> _SOURCE_
>> start
Counting number of primes within a given range of long int using C

Question

Well, there are lots of such questions available in SO as well as other forums. However, none of these helped.

I wrote a program in "C" to find number of primes within a range. The range i in long int. I am using Sieve of Eratosthenes" algorithm. I am using an array of long ints to store all the numbers from 1 till the limit. I could not think of a better approach to achieve without using an array. The code works fine, till 10000000. But after that, it runs out of memory and exits. Below is my code.

#include <stdio.h>
#include <stdlib.h>
#include <time.h>
typedef unsigned long uint_32;

int main() {

    uint_32 i, N, *list, cross=0, j=4, k, primes_cnt = 0;
    clock_t start, end;
    double exec_time;

    system("cls");
    printf("Enter N\n");
    scanf("%lu", &N);
    list = (uint_32 *) malloc( (N+1) * sizeof(uint_32));
    start = clock();
    for(i=0; i<=N+1; i++) {
        list[i] = i;
    }

    for(i=0; cross<=N/2; i++) { 
        if(i == 0)
            cross = 2;
        else if(i == 1)
            cross = 3;
        else {

            for(j=cross+1; j<=N; j++) {
                if(list[j] != 0){

                    cross = list[j];
                    break;
                }
            }
        }

        for(k=cross*2; k<=N; k+=cross) {
            if(k <= N)
                list[k] = 0;
        }
    }

    for(i=2; i<=N; i++) {

        if(list[i] == 0)
            continue;
        else
            primes_cnt++;
    }

    printf("%lu", primes_cnt);
    end = clock();
    exec_time = (double) (end-start);
    printf("\n%f", exec_time);
    return 0;
}

I am stuck and can't think of a better way to achieve this. Any help will be hugely appreciated. Thanks.
>> end
(Stored data entries)
>> start
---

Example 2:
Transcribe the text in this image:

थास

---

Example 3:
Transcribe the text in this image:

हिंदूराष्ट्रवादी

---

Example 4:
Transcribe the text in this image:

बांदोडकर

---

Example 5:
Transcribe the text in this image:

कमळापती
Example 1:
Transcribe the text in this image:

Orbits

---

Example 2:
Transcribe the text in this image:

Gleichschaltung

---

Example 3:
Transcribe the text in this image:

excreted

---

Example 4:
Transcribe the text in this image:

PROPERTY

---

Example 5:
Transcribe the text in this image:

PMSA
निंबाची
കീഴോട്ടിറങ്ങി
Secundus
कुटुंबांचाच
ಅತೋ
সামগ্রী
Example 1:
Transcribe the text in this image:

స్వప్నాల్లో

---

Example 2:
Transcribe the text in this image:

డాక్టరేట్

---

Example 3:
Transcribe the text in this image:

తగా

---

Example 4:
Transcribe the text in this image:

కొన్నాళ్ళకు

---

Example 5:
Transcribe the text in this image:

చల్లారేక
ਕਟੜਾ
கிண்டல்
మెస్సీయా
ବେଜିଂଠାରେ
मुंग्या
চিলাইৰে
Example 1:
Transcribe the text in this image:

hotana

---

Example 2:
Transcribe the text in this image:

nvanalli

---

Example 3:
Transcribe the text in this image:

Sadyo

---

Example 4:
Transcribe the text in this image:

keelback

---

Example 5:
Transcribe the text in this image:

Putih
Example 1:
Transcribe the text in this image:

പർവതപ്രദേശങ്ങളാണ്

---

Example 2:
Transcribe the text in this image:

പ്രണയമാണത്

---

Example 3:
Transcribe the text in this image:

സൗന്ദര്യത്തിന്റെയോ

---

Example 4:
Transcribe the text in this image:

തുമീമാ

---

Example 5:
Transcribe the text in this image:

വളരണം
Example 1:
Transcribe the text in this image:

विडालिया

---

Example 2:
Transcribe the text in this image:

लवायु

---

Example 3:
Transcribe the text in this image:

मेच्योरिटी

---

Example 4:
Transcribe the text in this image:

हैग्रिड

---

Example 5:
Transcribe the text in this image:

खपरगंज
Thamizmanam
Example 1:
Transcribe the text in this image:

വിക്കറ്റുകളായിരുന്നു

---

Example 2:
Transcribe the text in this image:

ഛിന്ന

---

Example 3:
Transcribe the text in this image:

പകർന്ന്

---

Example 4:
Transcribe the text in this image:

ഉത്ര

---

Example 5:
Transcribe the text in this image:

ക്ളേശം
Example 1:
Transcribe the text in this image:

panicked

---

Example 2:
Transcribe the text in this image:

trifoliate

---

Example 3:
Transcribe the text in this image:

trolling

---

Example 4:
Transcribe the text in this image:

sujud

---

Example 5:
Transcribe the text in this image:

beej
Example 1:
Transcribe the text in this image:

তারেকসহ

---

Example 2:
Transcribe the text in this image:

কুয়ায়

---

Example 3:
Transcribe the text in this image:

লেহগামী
>> end
>> start
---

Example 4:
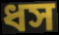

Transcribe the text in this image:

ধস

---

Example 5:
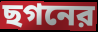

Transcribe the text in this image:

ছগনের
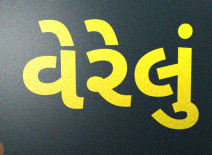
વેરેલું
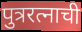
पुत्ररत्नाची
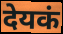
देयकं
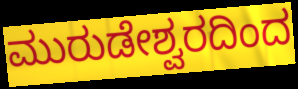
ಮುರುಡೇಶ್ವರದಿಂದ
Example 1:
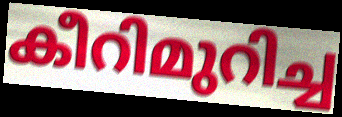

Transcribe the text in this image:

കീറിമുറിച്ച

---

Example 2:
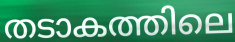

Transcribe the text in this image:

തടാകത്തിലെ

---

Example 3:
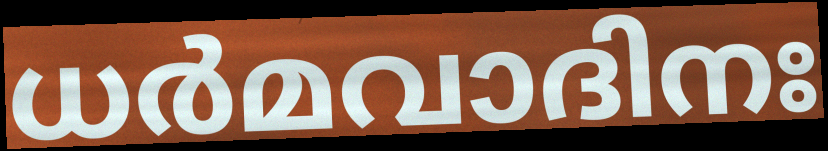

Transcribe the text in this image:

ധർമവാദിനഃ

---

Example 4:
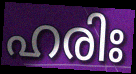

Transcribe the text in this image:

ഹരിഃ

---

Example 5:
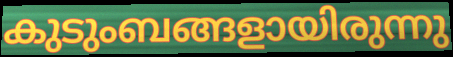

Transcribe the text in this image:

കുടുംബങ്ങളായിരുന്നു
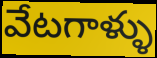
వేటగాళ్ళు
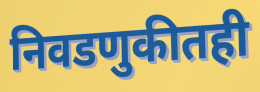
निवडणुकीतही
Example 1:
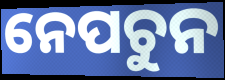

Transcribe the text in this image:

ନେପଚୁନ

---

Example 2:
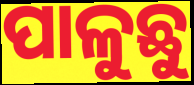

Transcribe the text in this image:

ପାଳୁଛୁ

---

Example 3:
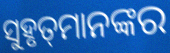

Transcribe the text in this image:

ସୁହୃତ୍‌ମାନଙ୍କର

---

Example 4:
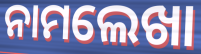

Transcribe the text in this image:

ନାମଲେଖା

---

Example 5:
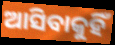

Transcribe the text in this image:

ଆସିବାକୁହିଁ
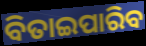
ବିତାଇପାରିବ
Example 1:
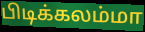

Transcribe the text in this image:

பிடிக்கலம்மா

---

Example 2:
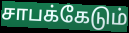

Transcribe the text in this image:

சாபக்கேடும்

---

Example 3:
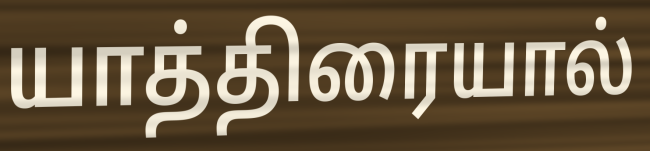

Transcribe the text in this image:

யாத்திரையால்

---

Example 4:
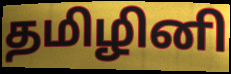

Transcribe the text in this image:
>> end
> _TO BE DONE_
Please write down the part of the prime-counting question from "Well, there are" up to and including "is my code.", word for word.

> _FINAL ANSWER_
Well, there are lots of such questions available in SO as well as other forums. However, none of these helped.

I wrote a program in "C" to find number of primes within a range. The range i in long int. I am using Sieve of Eratosthenes" algorithm. I am using an array of long ints to store all the numbers from 1 till the limit. I could not think of a better approach to achieve without using an array. The code works fine, till 10000000. But after that, it runs out of memory and exits. Below is my code.